A large cabbage yields about 2 dozen golumpki
Recorded October 15, 2008. A Family Favorite.

Filling
1-1/4 lb lean ground beef
2-1/2 c cooked rice
1 egg, beaten
1 medium onion, finely chopped
1 T minced garlic
2 T vegetable oil
salt and pepper

1 large head of green cabbage
Sauce
1 15-oz can tomato sauce
3 T brown sugar
1-1/2 T lemon juice
1 medium onion chopped
1/2 c green pepper chopped
salt and pepper to taste
Saute the onion and garlic in oil until soft and clear. In a large bowl combine with the other filling ingredients and set aside. Combine the sauce ingredients in a bowl, mix thoroughly and set aside Bring a large pot of salted water to a boil. Cut deeply through the leaves at the base of the cabbage and place the head in boiling water. Cover and cook until a few outer leaves can be peeled back. Use a large fork in the base to steady the cabbage and tongs to peel back the leaves. As the leaves become softened, remove them to cool and drain and then peel away another group of outer leaves, continuing until all the usable leaves are softened and cooled. Chop the interior leaves and add to the sauce. Trim away the tough bottom of a leaf and place about 3 tablespoons of filling and roll and fold the cabbage leaf to form a tight package. Place in a baking pan, seam side down. Continue until all the filling has been used. Any spare leaves can be rolled and included in the pan. Pour sauce over rolls and cover the pan tightly with aluminum foil. Bake 60 min at 350 degrees F (177 C). Serve with steamed rice.  Hint: A second batch of sauce can be prepared in a saucepan by combining the ingredients and simmering for 30 minutes while the rolls bake.

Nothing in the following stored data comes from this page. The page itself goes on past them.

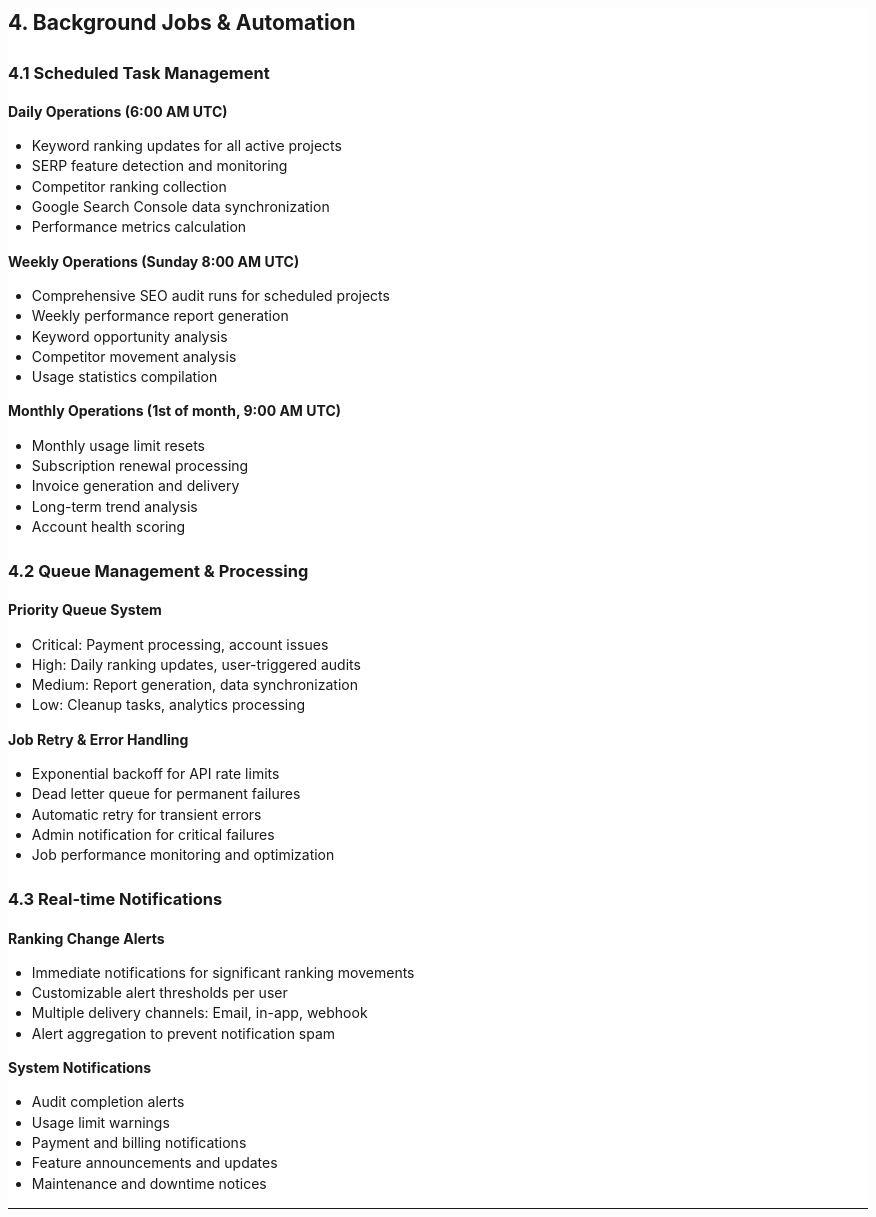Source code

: 
## 4. Background Jobs & Automation

### 4.1 Scheduled Task Management

**Daily Operations (6:00 AM UTC)**
- Keyword ranking updates for all active projects
- SERP feature detection and monitoring
- Competitor ranking collection
- Google Search Console data synchronization
- Performance metrics calculation

**Weekly Operations (Sunday 8:00 AM UTC)**
- Comprehensive SEO audit runs for scheduled projects
- Weekly performance report generation
- Keyword opportunity analysis
- Competitor movement analysis
- Usage statistics compilation

**Monthly Operations (1st of month, 9:00 AM UTC)**
- Monthly usage limit resets
- Subscription renewal processing
- Invoice generation and delivery
- Long-term trend analysis
- Account health scoring

### 4.2 Queue Management & Processing

**Priority Queue System**
- Critical: Payment processing, account issues
- High: Daily ranking updates, user-triggered audits
- Medium: Report generation, data synchronization
- Low: Cleanup tasks, analytics processing

**Job Retry & Error Handling**
- Exponential backoff for API rate limits
- Dead letter queue for permanent failures
- Automatic retry for transient errors
- Admin notification for critical failures
- Job performance monitoring and optimization

### 4.3 Real-time Notifications

**Ranking Change Alerts**
- Immediate notifications for significant ranking movements
- Customizable alert thresholds per user
- Multiple delivery channels: Email, in-app, webhook
- Alert aggregation to prevent notification spam

**System Notifications**
- Audit completion alerts
- Usage limit warnings
- Payment and billing notifications
- Feature announcements and updates
- Maintenance and downtime notices

---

Tuesday, February 28, 2012

Clam Chowder Too

Developed February 15, 2006 from Internet recipes.
2 or 3 thick slices bacon, diced
1 c chopped onion
2 ribs celery, diced
3 to 4 c diced potatoes
1 c (1 bottle) clam juice, or seafood or chicken stock
1 t sea salt
1/4 t ground black pepper
2 6-1/2 oz cans minced or chopped clams
3 T all-purpose flour
3 c half-and-half + milk
2 T chopped parsley
2 T lemon juice
Cook bacon until crisp in a Dutch oven or large, heavy saucepan. Remove bacon to paper towels. Discard all but 1 T bacon fat and add the onions.  Fry slowly until softened (about 10 minutes). Add potatoes, clam juice or stock, bacon, salt, and pepper.  Cover and simmer for about 15 minutes, or until potatoes are tender. Remove from heat. Add minced clams with their liquid. Whisk flour into milk; add to chowder with half-and-half. Cook over medium heat, stirring constantly, until clam chowder thickens and bubbles (about 3 minutes). Stir in parsley and lemon juice. Adjust seasoning. Serves 4.

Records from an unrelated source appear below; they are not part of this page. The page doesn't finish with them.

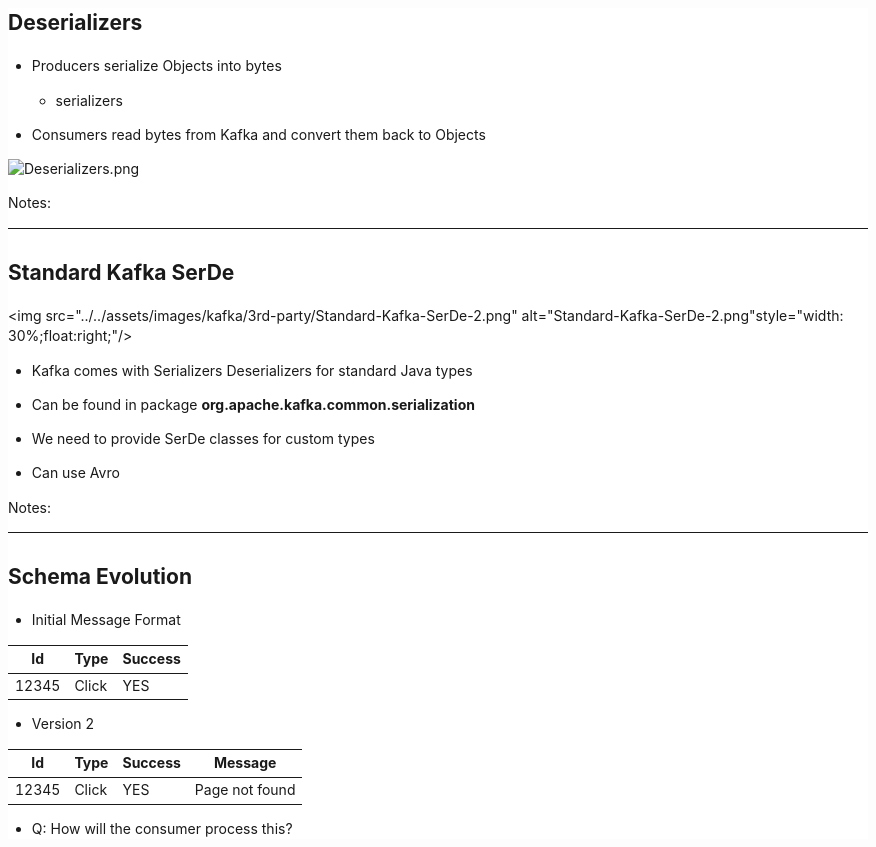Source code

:## Deserializers


 * Producers serialize Objects into bytes

     - serializers

 * Consumers read bytes from Kafka and convert them back to Objects

<img src="../../assets/images/kafka/Deserializers.png" alt="Deserializers.png" style="width:70%;"/>


Notes: 




---

## Standard Kafka SerDe

<img src="../../assets/images/kafka/3rd-party/Standard-Kafka-SerDe-2.png" alt="Standard-Kafka-SerDe-2.png"style="width: 30%;float:right;"/>

 * Kafka comes with Serializers Deserializers for standard Java types

 * Can be found in package **org.apache.kafka.common.serialization** 

 * We need to provide SerDe classes for custom types

 * Can use Avro  


Notes: 




---

## Schema Evolution


 * Initial Message Format

| Id    	| Type  	| Success 	|
|-------	|-------	|---------	|
| 12345 	| Click 	| YES     	|




 * Version 2

| Id    	| Type  	| Success 	| Message        	|
|-------	|-------	|---------	|----------------	|
| 12345 	| Click 	| YES     	| Page not found 	|



 * Q: How will the consumer process this?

Thursday, February 23, 2012

Roast Pork Sirloin

Roast Pork Sirloin
Prepared February 22, 2012. A local market offered this cut at a very good price, and so Laura and DrDaddy developed this cooking method.
1 2-1/2 to 3 lb boneless pork sirloin roast (in a net bag)

Brine
1 qt cold water
1/4 c kosher salt
1/4 c brown sugar
10 peppercorns
2 sprigs fresh rosemary, crushed
2 bay leaves
3/4 t granulated garlic, divided
3 t fresh or dry thyme, divided

2 t chili powder
vegetable oil
In a large bowl dissolve the sugar and salt in the water. Stir in the seasonings, using 2 t of thyme and 1/2 t garlic. Rinse the roast, and place it in the brine. Refrigerate 3 hours, turning occasionally. Remove, discard marinade, drain roast, and dry it well with paper towels. Coat all sides with oil, and sprinkle on 1 t of thyme, 1/4 t of garlic, and the chili powder. Rub it all over the roast. Place in a V-rack in a shallow, dark roasting pan. Roast at 325 degrees F (163 C) uncovered for about 80 minutes, until the internal temperature reaches 145 degrees F. Remove from oven, tent with aluminum foil, let it rest 15 minutes. Cut away the net bag, and slice thinly across the grain. Leftovers make excellent sandwiches.